### AUFGABEN
**A.** Beantworte anhand des Handball-Artikels:
(i) Mit welchem Ergebnis endete das Bundesligaspiel des THW Kiel gegen den SC Magdeburg?
(ii) Aus wie vielen Kandidaten besteht der Kreis, den Sigurdsson benannt hat?
(iii) Zu welchem Land wechselt Sigurdsson nach seinem letzten Turnier beim DHB?
**B.** Gib aus dem Handball-Artikel den Abschnitt wortgetreu aus, beginnend bei „Handball HBL 16/17“ und fortlaufend bis einschließlich „etliche Stammkräfte verzichten.“.

━━━━━ AUSGANGSTEXT

Handball:Wieder mal mit dem letzten Aufgebot

Handball HBL 16/17 - THW Kiel vs. SC Magdeburg

Da humpelt er dahin: Der am rechten Bein verletzte Steffen Weinhold (2. von links) wird von einem Betreuer und zwei Kollegen zur Bank gebracht.

(Foto: Fishing4)

Bundestrainer Dagur Sigurdsson muss auch für die WM in Frankreich auf etliche Stammkräfte verzichten.

Von Joachim Mölter

Wenn die Zahl von verletzten, maladen, müden oder sonst wie angeschlagenen deutschen Handball-Nationalspielern ein beängstigendes Ausmaß erreicht hat, weiß man, dass eine internationale Meisterschaft unmittelbar bevorsteht. Der jüngsten Botschaft vom Syndesmosebandriss im rechten Sprunggelenk von Steffen Weinhold, den er sich am Sonntag im Bundesligaspiel seines THW Kiel gegen den SC Magdeburg (28:24) zugezogen hat und der ihm eine Pause von drei Monaten beschert, folgte an diesem Montag also fast zwangsläufig die Bekanntgabe des vorläufigen Aufgebots für die in einem Monat beginnende Weltmeisterschaft in Frankreich (11. bis 29. Januar 2017).

Obwohl der 30 Jahre alte Weinhold nun bereits das fünfte Mitglied der Europameister-Mannschaft vom Januar 2016 ist, der nicht beim globalen Championat dabei sein kann oder mag, ist es dem Bundestrainer Dagur Sigurdsson erneut gelungen, einen Kreis von insgesamt 28 Kandidaten zu benennen, aus dem er dann bis zum Turnierbeginn 16 WM-Teilnehmer aussuchen kann oder muss, je nachdem, wie man es sehen mag. Der 43 Jahre alte Sigurdsson mag so etwas grundsätzlich positiv sehen. "Wir haben schon häufig mit Verletzungen leben müssen", sagt er, "wir wissen, dass der Kader breit und stark ist. Wichtig ist eine gute Vorbereitung." Der Isländer hat ja vor allen drei bisherigen Turnieren, die er beim Deutschen Handballbund (DHB) verantwortet hat (WM 2015, EM und Olympia 2016), mit Verletzungsmiseren zu tun gehabt, und er hat jedesmal das Beste daraus gemacht.

Vor dem EM-Gewinn in Polen Anfang des Jahres schienen ihm beispielsweise die Rechtsaußen auszugehen, angefangen mit Kapitän Uwe Gensheimer; diesmal sind es eher Rückraumspieler, die fehlen. Der verletzungsanfällige Christian Dissinger (Kiel) hatte schon im Sommer angekündigt, seinem Körper mal Zeit zur Erholung geben zu wollen, der langjährige Regisseur Martin Strobel (Balingen) sowie Kreisläufer Hendrik Pekeler (Rhein-Neckar Löwen) baten aus ähnlichen Gründen prophylaktisch um eine Pause. Tatsächlich verletzt, und zwar an der Schulter, ist der Berliner Rückraumspieler Fabian Wiede, Linkshänder wie Weinhold. Sigurdsson bleibt trotz allem gelassen. "Ich habe immer versucht, einfach trocken die nächste Aufgabe zu machen. Und so bleibt es auch", sagt er vor seinem letzten Turnier in DHB-Diensten, nach dem er als Nationaltrainer zum nächsten Olympia-Gastgeber Japan wechselt.

━━━━━━━━━━
━━━━━ GEZEIGTE DATEN

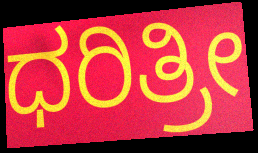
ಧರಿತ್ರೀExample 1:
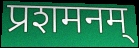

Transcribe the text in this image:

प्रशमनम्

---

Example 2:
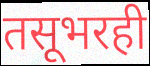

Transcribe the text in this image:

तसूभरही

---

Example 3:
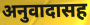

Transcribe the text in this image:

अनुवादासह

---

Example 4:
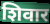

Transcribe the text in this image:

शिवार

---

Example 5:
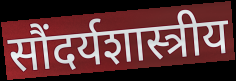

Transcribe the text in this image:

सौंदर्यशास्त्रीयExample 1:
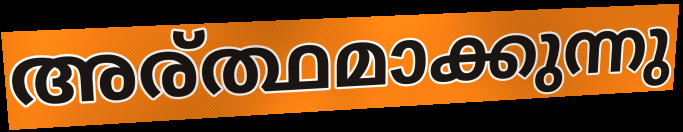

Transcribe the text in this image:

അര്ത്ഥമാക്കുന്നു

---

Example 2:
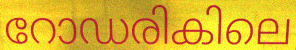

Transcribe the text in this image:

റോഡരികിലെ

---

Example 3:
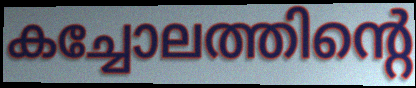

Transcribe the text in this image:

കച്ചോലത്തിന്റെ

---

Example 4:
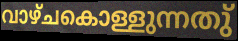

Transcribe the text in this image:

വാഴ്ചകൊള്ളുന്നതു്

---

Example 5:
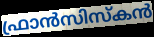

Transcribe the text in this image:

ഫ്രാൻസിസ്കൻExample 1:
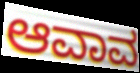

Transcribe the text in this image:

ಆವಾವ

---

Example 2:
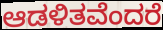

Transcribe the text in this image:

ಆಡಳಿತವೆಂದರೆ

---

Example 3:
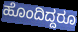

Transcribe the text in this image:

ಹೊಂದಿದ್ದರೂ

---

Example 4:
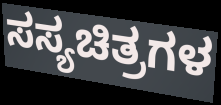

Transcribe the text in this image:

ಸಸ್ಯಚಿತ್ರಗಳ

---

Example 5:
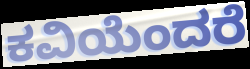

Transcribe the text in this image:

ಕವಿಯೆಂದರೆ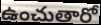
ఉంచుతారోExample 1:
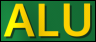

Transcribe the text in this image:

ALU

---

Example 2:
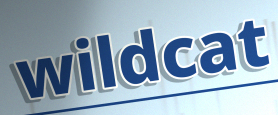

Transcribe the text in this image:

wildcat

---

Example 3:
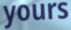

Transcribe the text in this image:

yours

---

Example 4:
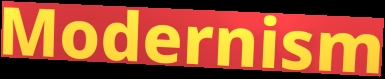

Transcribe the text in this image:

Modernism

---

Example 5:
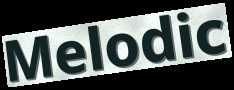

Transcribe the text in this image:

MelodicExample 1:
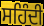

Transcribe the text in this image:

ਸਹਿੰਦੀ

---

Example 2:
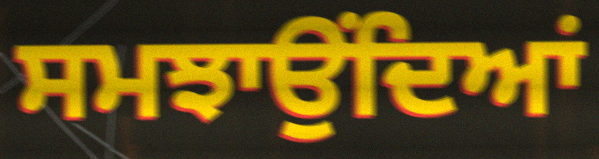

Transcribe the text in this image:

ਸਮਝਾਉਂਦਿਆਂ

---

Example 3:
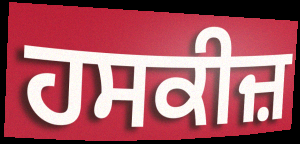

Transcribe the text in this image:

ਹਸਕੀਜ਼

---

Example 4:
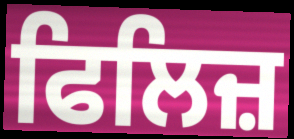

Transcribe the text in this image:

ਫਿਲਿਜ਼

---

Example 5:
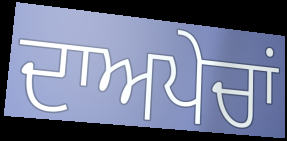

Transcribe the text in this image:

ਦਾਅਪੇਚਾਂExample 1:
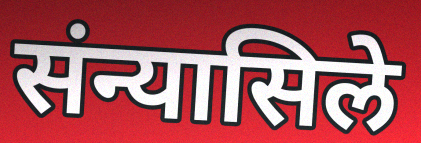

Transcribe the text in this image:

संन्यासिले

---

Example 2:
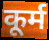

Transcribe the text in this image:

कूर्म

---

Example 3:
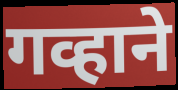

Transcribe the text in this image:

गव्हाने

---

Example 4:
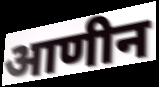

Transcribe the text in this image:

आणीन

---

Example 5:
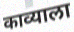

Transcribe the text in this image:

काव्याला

━━━━━━━━━━

### ERGEBNISSE JE AUFGABE
**A.**
(i) 28:24
(ii) 28 Kandidaten
(iii) Japan

**B.**
Handball HBL 16/17 - THW Kiel vs. SC Magdeburg

Da humpelt er dahin: Der am rechten Bein verletzte Steffen Weinhold (2. von links) wird von einem Betreuer und zwei Kollegen zur Bank gebracht.

(Foto: Fishing4)

Bundestrainer Dagur Sigurdsson muss auch für die WM in Frankreich auf etliche Stammkräfte verzichten.